§ **Problem description**
Arrange the records below as a two-column CSV with the headers "input" and "output", one row per record. Put each record's wording in one quoted field and its answer in the other, turn line breaks into spaces, and leave out the pictures.

§ **Record excerpts**
......

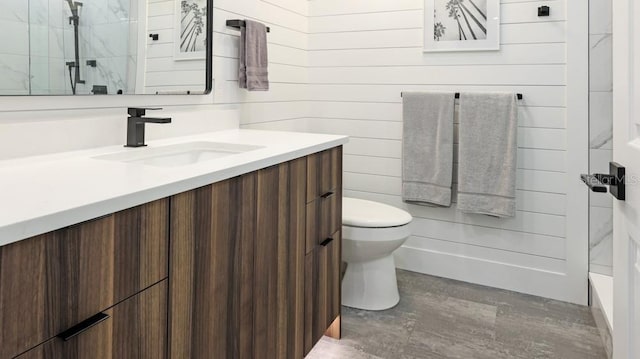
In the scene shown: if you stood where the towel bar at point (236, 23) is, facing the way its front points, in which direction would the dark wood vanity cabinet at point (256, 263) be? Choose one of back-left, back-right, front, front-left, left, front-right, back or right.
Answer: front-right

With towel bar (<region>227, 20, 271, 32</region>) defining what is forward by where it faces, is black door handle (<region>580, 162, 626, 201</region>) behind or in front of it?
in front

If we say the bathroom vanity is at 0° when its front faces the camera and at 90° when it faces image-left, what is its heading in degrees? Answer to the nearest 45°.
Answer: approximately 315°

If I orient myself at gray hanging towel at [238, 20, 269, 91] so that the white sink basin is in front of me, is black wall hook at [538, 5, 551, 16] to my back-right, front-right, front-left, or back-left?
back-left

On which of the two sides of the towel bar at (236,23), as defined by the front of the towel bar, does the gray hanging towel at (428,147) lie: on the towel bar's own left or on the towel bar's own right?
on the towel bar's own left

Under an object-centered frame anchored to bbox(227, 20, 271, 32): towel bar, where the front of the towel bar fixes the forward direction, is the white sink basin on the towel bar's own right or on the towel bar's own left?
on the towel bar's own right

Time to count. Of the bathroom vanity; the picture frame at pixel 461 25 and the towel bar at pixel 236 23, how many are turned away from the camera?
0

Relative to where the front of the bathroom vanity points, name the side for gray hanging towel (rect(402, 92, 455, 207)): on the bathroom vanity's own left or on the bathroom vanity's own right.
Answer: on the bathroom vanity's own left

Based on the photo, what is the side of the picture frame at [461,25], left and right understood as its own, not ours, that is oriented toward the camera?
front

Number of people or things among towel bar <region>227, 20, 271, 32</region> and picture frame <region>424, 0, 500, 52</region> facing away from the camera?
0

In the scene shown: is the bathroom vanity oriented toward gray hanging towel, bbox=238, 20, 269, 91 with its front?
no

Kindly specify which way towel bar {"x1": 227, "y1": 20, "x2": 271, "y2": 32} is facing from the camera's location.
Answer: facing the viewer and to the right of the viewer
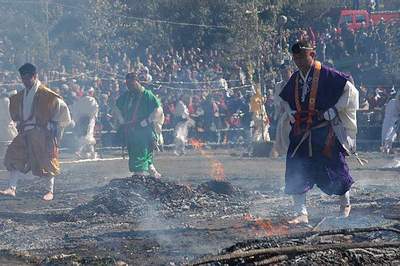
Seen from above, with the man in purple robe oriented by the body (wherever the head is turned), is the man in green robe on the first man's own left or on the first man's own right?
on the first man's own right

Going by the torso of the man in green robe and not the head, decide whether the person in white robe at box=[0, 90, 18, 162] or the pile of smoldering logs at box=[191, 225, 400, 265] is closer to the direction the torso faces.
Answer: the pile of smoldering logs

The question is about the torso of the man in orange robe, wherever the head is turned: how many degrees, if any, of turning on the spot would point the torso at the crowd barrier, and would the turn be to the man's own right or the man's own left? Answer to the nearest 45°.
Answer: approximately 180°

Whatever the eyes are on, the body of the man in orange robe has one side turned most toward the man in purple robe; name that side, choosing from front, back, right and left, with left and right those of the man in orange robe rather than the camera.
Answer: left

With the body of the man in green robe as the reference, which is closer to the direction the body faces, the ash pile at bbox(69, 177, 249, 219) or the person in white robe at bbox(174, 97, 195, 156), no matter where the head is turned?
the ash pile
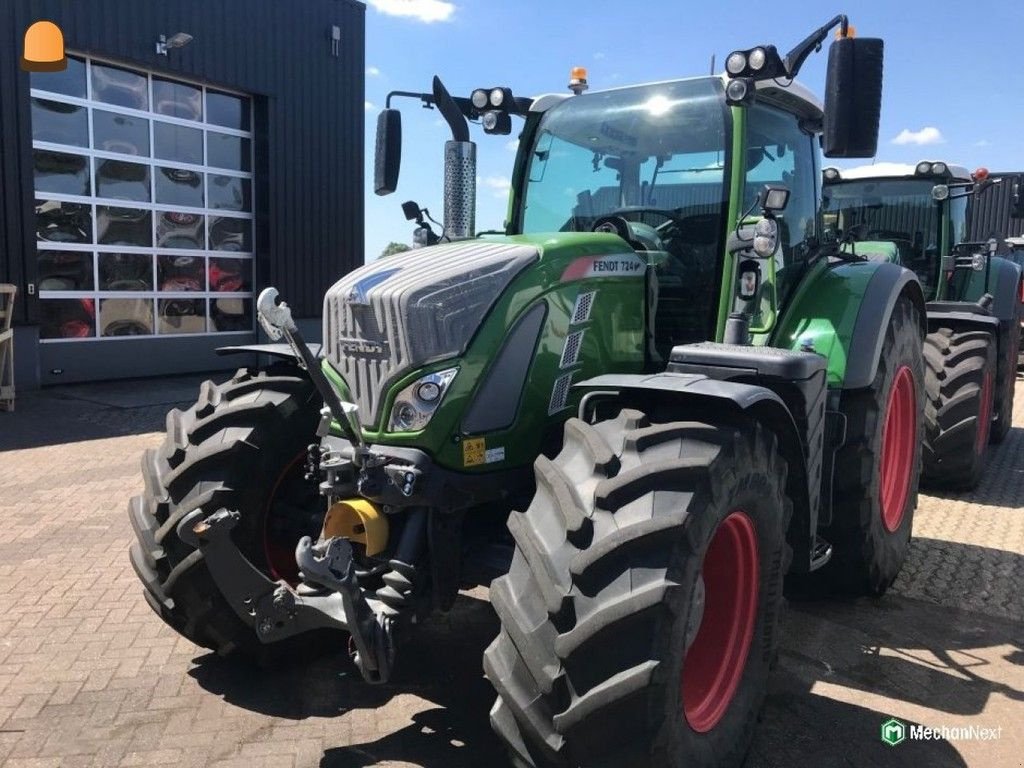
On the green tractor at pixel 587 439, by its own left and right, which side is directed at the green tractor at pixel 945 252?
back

......

§ **Answer space**
input,output
"In the scene shown: if you stood where the towel bar at point (236, 23) is, facing the way its front points, in which direction would the dark wood vanity cabinet at point (256, 263) be? Choose one of back-left, back-right, front, front-left, left, front-right, back or right. Answer:","front-right"
"With towel bar (<region>227, 20, 271, 32</region>) defining what is forward by where it faces, is black door handle (<region>580, 162, 626, 201</region>) behind or in front of it?","in front"
"If we say the bathroom vanity is at 0° when its front faces the camera and at 90° when it faces image-left, what is its heading in degrees? Answer to the nearest 45°. Answer:","approximately 315°"
"If I orient myself at gray hanging towel at [238, 20, 269, 91] so that the white sink basin is in front of me, is black wall hook at [538, 5, 551, 16] to my back-right, front-right, front-left, or back-left?","back-left"
"On which of the two sides of the towel bar at (236,23), as defined by the front of the towel bar, does the gray hanging towel at (428,147) lie: on the towel bar's own left or on the towel bar's own right?","on the towel bar's own left"
"Under an object-centered frame anchored to bbox(227, 20, 271, 32): towel bar, where the front of the towel bar fixes the forward direction, is the white sink basin on the towel bar's own right or on the towel bar's own left?","on the towel bar's own right"
"Time to count. Of the bathroom vanity; the picture frame at pixel 461 25 and the towel bar at pixel 236 23, how many are turned away from the camera?","0"
"Relative to where the front of the bathroom vanity points, name the side for gray hanging towel (rect(402, 92, 455, 207)): on the bathroom vanity's own left or on the bathroom vanity's own right. Answer:","on the bathroom vanity's own left"
"Based on the photo, what is the side of the picture frame at [461,25], left and right understood as its own, not ours, that is oriented toward the camera?","front"
"Number of people or things among towel bar <region>227, 20, 271, 32</region> and picture frame <region>424, 0, 500, 52</region> facing away from the camera?","0"
"In the scene shown: is the bathroom vanity oriented toward gray hanging towel, bbox=238, 20, 269, 91 with its front?","no"
"Kindly specify which way towel bar {""x1"": 227, ""y1"": 20, ""x2"": 271, ""y2"": 32} is facing from the camera's location. Answer:","facing the viewer and to the right of the viewer"
"Seen from above, with the man in purple robe oriented by the body (wherever the head is turned), is the man in green robe on the first man's own left or on the first man's own right?","on the first man's own right"
"Going by the torso of the man in green robe and not the head, decide whether the person in white robe at box=[0, 90, 18, 162] or the pile of smoldering logs at box=[191, 225, 400, 265] is closer to the direction the torso faces. Answer:","the pile of smoldering logs"
"The question is about the torso of the man in orange robe, wherever the head is turned: how many degrees, if any, of turning on the spot would point the torso at the crowd barrier, and would the turn be to the man's own right or the man's own left? Answer to the nearest 45°. Answer:","approximately 180°"
"Whatever the eyes are on, the body of the man in orange robe has one side turned most toward the man in purple robe; name that side, choosing from front, back, right and left, with left and right those of the man in orange robe rather than the camera. Answer:","left"
"With the body of the man in green robe as the reference, which is closer to the direction the body faces, the ash pile at bbox(69, 177, 249, 219) or the person in white robe at bbox(174, 97, 195, 156), no matter where the head is turned?","the ash pile"
"On the green tractor at pixel 587 439, by its own left and right, which side is directed at the green tractor at pixel 945 252?","back"